172.2
A World of Circuits: Academic Fields in the Crossfire of the Local, the National, the Regional and the Global

Thursday, 19 July 2018: 08:45
Location: 703 (MTCC SOUTH BUILDING)
Oral Presentation
Fernanda BEIGEL, INCIHUSA-CONICET, Universidad Nacional de Cuyo, Argentina
Academic publishing is the main support for the evaluation of academic careers and university accreditation, through a set of bibliometric indicators currently used world widely. It has become the universally accepted unity of measurement of global exchanges and the production of knowledge has become in turn more dependent on the opportunities and rewards given by diverse publishing circuits. Several studies (Wouters 1999, Ortiz 2009, Guédon 2011, among others) have discussed the emergence of the “mainstream science” established starting with the creation, in 1959, of the Institute for Scientific Information (ISI). The “universalization” of the SCI criteria of evaluation was impulsed by the increasing interest of journals around the world to enter the ISI complex, including journals from peripheral communities eager to be indexed. The local and the international, both inseparable features of scientific production (Gingras, 2002) became divisible in terms of the process of academic recognition: peripheral scientists ended circumscribed to local rewards while scholars from central universities accumulated “international” scientific capital.

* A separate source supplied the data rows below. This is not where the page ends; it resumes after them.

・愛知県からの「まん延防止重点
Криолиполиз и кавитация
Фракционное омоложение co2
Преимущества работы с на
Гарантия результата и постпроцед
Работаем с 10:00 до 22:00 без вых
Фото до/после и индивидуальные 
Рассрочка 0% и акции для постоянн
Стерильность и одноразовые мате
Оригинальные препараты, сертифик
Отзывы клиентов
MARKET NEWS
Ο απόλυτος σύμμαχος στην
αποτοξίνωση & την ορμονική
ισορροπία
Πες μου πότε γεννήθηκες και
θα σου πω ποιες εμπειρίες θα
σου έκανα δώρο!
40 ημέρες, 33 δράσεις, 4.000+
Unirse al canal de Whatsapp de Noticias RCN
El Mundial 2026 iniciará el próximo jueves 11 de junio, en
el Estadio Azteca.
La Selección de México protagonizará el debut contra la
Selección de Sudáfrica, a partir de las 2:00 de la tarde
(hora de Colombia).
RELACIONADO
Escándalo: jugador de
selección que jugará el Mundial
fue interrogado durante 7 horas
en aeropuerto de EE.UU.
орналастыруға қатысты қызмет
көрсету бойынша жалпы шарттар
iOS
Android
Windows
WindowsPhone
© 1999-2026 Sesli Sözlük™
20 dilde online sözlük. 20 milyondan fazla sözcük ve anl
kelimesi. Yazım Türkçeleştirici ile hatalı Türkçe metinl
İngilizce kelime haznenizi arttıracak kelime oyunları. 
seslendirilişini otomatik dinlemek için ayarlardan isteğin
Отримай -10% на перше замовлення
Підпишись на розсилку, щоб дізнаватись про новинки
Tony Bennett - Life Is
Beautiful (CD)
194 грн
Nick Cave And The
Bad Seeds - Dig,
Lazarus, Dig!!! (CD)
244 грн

Even if truthful as a general historical pattern, this picture simplifies the diverse and complex forms of integration and/or resistance observed recently along science in the periphery. More than reinforcing the spatial asymmetries separating marginal communities versus “centers of excellence”, in the last decade the logics of circulation led to the segmentation of different principles of recognition. The internationalized elites that only write in English and publish in mainstream journals, and the scholars attached to writing in non-indexed journals gifted with local recognition. In this paper, I observe the dynamics of four circuits that cross-through the national spaces in particular combinations related to the paths of professionalization and internationalization that must be observed empirically in the field. Theoretically, I put forward a combination of field/circulation approach by merging Bourdieu and Dependency Analysis.